The captain looked up from his log, the quill in his hand flourishing one last stroke.
“My men are in need of rest. Considering that minor detail about what miscreants you associate with, by the markings on your skin, I thought it prudent to take heed of whatever ambush awaits us in Latúk with your haste.”
“You dare to presume too much.” Kessel jabbed a finger at him.”I am not the man you accuse me of being.”
“It’s my experience people like you don’t change. You’re running from something or to.”
Kessel clenched his jaw but said nothing.
“No matter. Pay for my healer’s services and I’ll forget this little intrusion. We all have our demons, Mr. Esbenshoal. I pray no more of yours cost me lives. In the meantime.” The captain tossed him an apple.
“The fruit of the serpent.”
Kessel half-chuckled and shook his head. Reaching into his tunic, he pulled out a small satchel. It dropped on the desk.
“Payment for services rendered.”
He pinched the bridge of his nose as he closed his eyes. Nothing in life is ever easy, he grumbled to himself. The apple flew out of his hand and disappeared into the foamy wake of the seas.
He leaned against the main mast. The letter from Lily brushed his fingertips as he hooked his thumbs in his belt. With nothing to occupy his time, his thoughts drifted to his love. His lip trembled and he squeezed his eyes shut. The ring on his finger warmed and his feelings for Lily boiled over.
A cool breeze caressed his face.
He smiled as the woman of his dreams reached down and grabbed his arm. Swinging up on the horse, Kessel blinked as she faced him and brought his head in for a passionate kiss. He eagerly returned it even as she crushed her body against him.
Now that I’ve stripped everything out, I started the second draft. A lot has been added but I won’t be showing it here. My buddies will rake it over the coals once I post it on Scribophile.

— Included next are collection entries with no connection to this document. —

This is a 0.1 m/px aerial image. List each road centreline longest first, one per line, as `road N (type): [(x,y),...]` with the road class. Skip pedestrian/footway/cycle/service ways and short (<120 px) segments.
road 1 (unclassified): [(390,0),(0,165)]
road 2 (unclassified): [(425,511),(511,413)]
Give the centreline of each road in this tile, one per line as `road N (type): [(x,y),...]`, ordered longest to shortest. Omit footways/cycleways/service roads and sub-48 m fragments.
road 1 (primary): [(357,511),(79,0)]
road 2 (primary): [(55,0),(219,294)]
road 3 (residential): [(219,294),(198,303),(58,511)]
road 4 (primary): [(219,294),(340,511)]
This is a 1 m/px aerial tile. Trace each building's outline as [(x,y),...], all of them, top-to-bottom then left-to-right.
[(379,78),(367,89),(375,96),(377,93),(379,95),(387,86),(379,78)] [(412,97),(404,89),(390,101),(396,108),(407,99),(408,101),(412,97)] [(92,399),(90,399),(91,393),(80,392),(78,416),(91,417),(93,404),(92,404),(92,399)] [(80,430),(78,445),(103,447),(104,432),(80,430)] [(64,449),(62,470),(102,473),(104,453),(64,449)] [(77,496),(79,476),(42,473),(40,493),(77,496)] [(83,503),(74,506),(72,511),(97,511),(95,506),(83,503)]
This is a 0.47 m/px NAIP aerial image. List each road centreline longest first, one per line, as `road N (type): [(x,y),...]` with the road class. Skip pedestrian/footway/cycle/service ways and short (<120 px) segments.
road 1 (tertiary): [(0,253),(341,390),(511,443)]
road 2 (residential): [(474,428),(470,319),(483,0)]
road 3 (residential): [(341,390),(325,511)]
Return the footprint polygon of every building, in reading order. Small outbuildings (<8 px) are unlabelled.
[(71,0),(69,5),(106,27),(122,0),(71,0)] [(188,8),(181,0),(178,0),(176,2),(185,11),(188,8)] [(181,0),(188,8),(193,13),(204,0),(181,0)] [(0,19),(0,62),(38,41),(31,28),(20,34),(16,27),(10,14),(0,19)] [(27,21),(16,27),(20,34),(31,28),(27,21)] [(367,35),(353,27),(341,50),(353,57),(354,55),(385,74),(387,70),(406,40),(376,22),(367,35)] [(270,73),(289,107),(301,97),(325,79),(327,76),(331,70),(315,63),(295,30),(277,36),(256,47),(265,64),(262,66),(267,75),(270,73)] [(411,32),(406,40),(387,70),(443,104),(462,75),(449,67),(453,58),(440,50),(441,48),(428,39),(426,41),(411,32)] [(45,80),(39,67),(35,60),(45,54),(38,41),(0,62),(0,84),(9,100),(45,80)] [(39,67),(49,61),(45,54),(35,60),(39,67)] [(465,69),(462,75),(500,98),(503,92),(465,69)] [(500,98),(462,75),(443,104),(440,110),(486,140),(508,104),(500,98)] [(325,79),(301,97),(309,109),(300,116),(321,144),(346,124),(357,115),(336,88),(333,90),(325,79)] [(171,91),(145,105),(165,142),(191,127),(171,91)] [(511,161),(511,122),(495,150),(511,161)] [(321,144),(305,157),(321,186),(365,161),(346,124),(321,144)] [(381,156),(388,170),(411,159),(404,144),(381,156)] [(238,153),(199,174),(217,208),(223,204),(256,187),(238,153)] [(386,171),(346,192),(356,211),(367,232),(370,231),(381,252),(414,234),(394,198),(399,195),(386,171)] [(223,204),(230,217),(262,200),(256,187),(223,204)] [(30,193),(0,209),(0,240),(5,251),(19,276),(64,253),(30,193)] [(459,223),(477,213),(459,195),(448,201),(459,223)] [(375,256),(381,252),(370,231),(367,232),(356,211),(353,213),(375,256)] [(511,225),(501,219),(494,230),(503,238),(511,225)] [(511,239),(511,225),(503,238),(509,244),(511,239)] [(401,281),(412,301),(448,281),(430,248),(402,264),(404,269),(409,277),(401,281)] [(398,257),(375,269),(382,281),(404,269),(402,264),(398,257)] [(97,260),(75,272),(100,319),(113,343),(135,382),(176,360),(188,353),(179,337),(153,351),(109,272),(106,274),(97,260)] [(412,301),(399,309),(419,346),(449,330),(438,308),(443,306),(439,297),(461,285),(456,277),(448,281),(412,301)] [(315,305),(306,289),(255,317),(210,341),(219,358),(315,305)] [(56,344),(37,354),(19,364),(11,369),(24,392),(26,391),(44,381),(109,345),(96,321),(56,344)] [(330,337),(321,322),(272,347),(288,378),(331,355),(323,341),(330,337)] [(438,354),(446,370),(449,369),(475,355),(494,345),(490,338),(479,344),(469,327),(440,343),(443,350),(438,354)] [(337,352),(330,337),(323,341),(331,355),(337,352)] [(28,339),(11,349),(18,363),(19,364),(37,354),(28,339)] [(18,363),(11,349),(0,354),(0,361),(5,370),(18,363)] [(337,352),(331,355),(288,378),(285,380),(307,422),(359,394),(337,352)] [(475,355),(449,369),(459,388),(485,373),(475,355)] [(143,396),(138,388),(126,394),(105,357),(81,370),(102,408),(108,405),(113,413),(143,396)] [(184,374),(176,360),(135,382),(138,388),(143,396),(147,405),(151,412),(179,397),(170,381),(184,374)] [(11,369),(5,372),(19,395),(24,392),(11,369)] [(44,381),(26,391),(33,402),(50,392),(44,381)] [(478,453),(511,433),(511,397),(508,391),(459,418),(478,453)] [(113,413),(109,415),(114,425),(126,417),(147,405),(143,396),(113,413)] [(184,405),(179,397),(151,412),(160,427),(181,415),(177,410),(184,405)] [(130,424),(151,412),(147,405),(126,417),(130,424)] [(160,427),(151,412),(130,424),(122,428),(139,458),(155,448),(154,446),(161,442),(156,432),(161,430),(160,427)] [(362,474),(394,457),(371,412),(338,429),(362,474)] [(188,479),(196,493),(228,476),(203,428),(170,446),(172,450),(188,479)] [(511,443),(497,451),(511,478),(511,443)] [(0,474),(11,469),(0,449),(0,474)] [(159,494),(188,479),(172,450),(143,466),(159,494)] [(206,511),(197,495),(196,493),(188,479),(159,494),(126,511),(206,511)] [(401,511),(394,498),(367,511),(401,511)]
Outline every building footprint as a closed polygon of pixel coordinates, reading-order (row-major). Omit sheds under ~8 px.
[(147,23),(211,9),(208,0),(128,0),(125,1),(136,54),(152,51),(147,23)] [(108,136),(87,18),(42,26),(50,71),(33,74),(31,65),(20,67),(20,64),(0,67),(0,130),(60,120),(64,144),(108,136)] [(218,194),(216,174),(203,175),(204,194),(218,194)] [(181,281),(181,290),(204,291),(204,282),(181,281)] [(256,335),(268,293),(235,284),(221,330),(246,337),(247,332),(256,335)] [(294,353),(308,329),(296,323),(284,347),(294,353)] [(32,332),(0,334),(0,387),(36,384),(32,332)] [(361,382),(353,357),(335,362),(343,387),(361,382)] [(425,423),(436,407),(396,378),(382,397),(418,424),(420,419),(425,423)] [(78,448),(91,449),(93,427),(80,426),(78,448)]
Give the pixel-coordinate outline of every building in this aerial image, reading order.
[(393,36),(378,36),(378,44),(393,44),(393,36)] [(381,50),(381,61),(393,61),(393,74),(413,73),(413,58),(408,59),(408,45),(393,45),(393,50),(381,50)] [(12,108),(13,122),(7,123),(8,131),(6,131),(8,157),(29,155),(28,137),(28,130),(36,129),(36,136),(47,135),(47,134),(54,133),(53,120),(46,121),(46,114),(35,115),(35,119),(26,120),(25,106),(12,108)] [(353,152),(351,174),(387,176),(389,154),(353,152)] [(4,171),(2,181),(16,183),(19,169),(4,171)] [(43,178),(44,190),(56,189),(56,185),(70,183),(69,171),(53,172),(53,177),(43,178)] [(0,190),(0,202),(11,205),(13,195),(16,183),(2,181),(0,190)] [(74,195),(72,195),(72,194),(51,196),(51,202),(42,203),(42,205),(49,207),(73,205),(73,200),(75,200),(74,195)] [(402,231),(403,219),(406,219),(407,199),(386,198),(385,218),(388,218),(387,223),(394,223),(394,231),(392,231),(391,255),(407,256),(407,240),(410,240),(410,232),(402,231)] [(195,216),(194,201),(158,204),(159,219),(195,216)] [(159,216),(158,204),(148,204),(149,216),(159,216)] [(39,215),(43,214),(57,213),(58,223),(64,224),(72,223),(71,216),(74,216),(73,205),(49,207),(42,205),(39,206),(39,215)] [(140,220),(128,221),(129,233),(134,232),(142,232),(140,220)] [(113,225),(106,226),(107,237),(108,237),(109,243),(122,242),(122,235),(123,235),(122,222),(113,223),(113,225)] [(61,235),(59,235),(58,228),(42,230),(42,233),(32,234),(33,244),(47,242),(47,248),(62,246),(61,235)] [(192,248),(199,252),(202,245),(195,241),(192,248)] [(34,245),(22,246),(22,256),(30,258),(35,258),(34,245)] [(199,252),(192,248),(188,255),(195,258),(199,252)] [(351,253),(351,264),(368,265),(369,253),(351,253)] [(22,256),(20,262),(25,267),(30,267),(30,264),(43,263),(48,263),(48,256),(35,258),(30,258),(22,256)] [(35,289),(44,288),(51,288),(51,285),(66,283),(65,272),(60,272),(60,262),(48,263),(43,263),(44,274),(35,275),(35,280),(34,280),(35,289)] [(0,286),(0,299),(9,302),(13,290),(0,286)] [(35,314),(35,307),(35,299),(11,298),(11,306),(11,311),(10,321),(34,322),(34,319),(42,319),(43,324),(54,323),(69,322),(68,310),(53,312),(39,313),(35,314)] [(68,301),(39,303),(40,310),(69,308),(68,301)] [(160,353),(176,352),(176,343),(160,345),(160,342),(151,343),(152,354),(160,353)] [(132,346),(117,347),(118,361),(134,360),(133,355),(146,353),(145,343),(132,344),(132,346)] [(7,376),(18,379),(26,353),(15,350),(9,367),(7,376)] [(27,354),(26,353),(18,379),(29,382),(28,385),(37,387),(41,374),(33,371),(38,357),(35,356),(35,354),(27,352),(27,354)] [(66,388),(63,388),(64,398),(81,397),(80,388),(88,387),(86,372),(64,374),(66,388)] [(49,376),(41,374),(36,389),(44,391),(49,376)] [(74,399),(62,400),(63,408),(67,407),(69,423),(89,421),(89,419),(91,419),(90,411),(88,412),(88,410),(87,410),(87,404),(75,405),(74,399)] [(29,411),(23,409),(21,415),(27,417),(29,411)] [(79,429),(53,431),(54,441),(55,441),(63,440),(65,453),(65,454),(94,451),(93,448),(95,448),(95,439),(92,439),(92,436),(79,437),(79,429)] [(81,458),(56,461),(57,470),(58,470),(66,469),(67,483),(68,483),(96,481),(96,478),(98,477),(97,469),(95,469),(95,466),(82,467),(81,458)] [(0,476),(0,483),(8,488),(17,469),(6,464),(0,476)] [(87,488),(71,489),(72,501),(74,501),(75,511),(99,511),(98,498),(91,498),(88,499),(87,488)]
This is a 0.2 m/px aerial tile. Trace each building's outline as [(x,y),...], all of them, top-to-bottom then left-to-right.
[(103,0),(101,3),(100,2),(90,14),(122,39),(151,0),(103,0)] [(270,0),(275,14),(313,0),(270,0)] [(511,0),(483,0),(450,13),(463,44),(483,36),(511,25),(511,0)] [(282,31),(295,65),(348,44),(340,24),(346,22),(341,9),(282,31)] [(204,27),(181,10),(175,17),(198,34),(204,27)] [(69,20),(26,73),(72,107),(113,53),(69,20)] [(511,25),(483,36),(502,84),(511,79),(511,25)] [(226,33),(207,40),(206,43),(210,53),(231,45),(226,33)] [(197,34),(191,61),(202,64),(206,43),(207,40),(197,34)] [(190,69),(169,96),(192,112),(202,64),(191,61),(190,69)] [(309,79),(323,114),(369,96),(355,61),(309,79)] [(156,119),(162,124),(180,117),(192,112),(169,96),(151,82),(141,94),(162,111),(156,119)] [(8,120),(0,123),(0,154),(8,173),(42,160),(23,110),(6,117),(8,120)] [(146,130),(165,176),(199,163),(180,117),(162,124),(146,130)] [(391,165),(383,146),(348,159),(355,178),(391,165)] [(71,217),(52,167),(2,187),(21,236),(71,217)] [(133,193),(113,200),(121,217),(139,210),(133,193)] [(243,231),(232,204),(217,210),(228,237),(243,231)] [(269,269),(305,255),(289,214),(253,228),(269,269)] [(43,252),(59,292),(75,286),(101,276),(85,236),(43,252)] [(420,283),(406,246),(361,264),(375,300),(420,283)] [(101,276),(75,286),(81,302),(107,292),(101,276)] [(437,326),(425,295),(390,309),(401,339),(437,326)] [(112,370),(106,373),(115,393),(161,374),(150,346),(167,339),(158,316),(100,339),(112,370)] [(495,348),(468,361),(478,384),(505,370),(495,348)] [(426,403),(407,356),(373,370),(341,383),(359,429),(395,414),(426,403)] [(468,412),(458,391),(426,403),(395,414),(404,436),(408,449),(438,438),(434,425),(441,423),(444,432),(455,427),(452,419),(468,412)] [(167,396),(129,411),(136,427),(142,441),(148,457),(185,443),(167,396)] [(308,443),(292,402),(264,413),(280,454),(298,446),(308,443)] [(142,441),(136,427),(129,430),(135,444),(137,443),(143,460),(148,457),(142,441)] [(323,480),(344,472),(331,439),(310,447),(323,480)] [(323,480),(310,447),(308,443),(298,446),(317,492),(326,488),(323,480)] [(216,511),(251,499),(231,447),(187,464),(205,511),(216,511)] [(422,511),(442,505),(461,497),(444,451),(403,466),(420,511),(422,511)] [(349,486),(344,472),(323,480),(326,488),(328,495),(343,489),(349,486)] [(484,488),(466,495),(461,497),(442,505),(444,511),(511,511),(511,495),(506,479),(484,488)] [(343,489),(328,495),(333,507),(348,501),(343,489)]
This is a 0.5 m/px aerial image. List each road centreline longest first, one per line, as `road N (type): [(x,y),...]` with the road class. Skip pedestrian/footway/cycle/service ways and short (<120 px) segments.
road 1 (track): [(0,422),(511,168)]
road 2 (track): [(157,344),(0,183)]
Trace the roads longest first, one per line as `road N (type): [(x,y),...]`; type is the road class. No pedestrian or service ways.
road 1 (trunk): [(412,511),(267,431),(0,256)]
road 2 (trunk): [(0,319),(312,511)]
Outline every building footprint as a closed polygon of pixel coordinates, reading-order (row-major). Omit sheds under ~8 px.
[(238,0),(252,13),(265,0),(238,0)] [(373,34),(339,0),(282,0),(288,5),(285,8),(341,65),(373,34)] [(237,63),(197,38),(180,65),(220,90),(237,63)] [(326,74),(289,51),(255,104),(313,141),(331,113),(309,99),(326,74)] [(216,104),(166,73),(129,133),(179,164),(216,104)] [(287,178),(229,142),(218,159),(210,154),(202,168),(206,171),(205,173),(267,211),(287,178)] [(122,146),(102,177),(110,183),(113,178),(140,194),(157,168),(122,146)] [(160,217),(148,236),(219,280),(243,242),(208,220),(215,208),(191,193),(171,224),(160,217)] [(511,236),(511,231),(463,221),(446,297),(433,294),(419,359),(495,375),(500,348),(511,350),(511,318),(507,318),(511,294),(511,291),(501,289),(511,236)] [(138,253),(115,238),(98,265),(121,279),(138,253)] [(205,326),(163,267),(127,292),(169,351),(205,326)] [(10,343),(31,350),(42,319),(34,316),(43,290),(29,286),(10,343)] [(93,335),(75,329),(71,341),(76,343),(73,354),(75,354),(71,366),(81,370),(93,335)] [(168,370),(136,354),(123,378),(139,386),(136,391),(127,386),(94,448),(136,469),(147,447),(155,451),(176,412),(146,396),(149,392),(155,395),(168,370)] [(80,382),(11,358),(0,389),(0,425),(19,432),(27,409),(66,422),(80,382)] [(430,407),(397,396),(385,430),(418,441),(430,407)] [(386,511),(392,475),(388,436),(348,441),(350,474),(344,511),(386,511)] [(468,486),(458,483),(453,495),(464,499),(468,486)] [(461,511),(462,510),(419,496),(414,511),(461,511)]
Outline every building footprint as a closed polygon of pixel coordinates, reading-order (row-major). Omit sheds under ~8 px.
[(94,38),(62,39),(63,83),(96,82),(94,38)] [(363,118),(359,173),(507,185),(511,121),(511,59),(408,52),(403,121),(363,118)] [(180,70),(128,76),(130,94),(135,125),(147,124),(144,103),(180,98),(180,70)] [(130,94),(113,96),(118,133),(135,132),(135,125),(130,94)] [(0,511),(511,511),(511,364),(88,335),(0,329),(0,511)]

What you don’t see here completely is I’ve given the MC Kessel a reason for being on the ship and ultimately the reason he’s returning to his home port. The setting is my own, one I created some time ago so I don’t have to worry on that front.
That is my process for short stories but like every writer out there, we all have our own methods. Not all are right and not all are wrong.